Extrait du document

.....

Travailler vers un changement de culture auprès des jeunes comme le fait l’Équipe RDP, c’est un travail de longue haleine qui est incompatible avec le financement sporadique et inégal actuellement octroyé par les différents paliers de gouvernement, pose-t-il.
« On est toujours dans une situation où les leviers pour nous aider à travailler auprès des jeunes en précarité sont très fragiles », s’inquiète M. Vaval. Il explique que cette précarité constitue un obstacle à l’implantation d’initiatives pouvant avoir un effet durable chez les jeunes.
« Montréal [manque] d’acteurs qui sont capables d’agir en prévention : pas parce qu’ils n’existent pas, mais parce qu’ils ne sont pas suffisamment appuyés, ce n’est pas sérieux. »
Selon lui, à l’heure actuelle, le financement octroyé permet d’éteindre des feux, sans s’engager dans un réel changement au long terme permettant un changement de culture.
En 2020-2021, l’Équipe RDP n’avait reçu que 825 000 $ en provenance des gouvernements fédéral, provincial et municipal.

.....

Travail à faire
• A. D'après l'extrait, combien l'Équipe RDP a-t-elle reçu des gouvernements fédéral, provincial et municipal en 2020-2021 ?
• B. Reproduisez le passage de l'extrait compris entre « Travailler vers un » et « de gouvernement, pose-t-il. », ces deux bornes incluses.

Section des données
.....

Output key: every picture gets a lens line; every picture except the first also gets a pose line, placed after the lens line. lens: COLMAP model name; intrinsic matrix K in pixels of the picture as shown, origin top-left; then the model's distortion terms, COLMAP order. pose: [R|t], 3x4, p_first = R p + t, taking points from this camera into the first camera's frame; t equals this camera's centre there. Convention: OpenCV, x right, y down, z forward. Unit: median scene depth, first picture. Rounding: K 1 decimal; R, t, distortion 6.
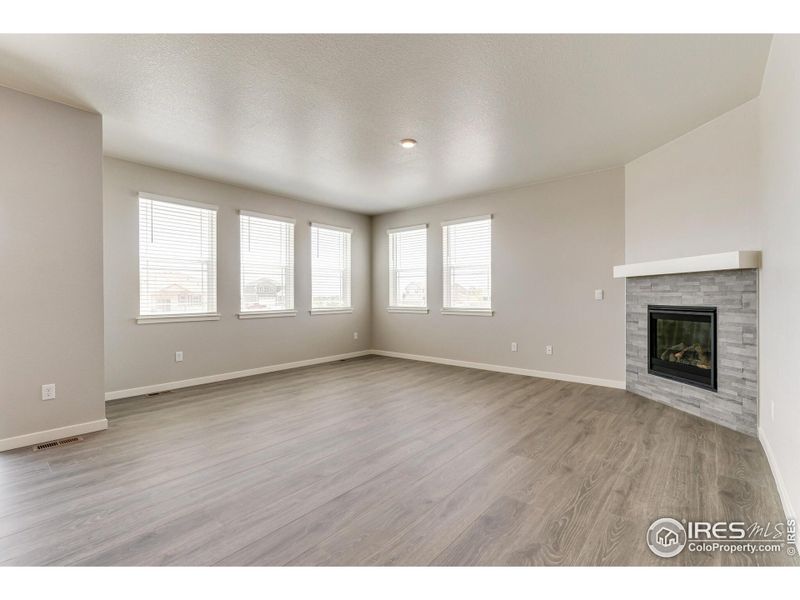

.....

Solutions dans l'ordre
• A. 825 000 $.

• B.
Travailler vers un changement de culture auprès des jeunes comme le fait l’Équipe RDP, c’est un travail de longue haleine qui est incompatible avec le financement sporadique et inégal actuellement octroyé par les différents paliers de gouvernement, pose-t-il.